→ WORK INSTRUCTION: Make an exact copy of the entries below with the pictures removed.

→ RECORDED DATA:

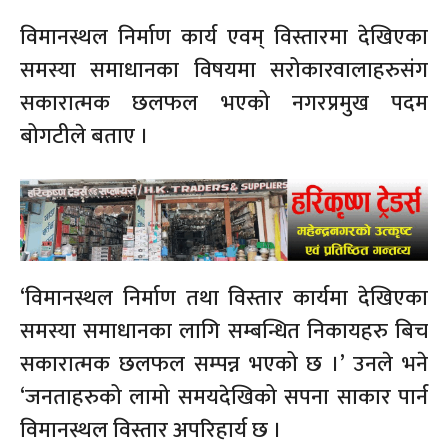
विमानस्थल निर्माण कार्य एवम् विस्तारमा देखिएका
समस्या समाधानका विषयमा सरोकारवालाहरुसंग
सकारात्मक छलफल भएको नगरप्रमुख पदम
बोगटीले बताए ।
‘विमानस्थल निर्माण तथा विस्तार कार्यमा देखिएका
समस्या समाधानका लागि सम्बन्धित निकायहरु बिच
सकारात्मक छलफल सम्पन्न भएको छ ।’ उनले भने
‘जनताहरुको लामो समयदेखिको सपना साकार पार्न
विमानस्थल विस्तार अपरिहार्य छ ।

→ ANSWER AREA:
विमानस्थल निर्माण कार्य एवम् विस्तारमा देखिएका
समस्या समाधानका विषयमा सरोकारवालाहरुसंग
सकारात्मक छलफल भएको नगरप्रमुख पदम
बोगटीले बताए ।
‘विमानस्थल निर्माण तथा विस्तार कार्यमा देखिएका
समस्या समाधानका लागि सम्बन्धित निकायहरु बिच
सकारात्मक छलफल सम्पन्न भएको छ ।’ उनले भने
‘जनताहरुको लामो समयदेखिको सपना साकार पार्न
विमानस्थल विस्तार अपरिहार्य छ ।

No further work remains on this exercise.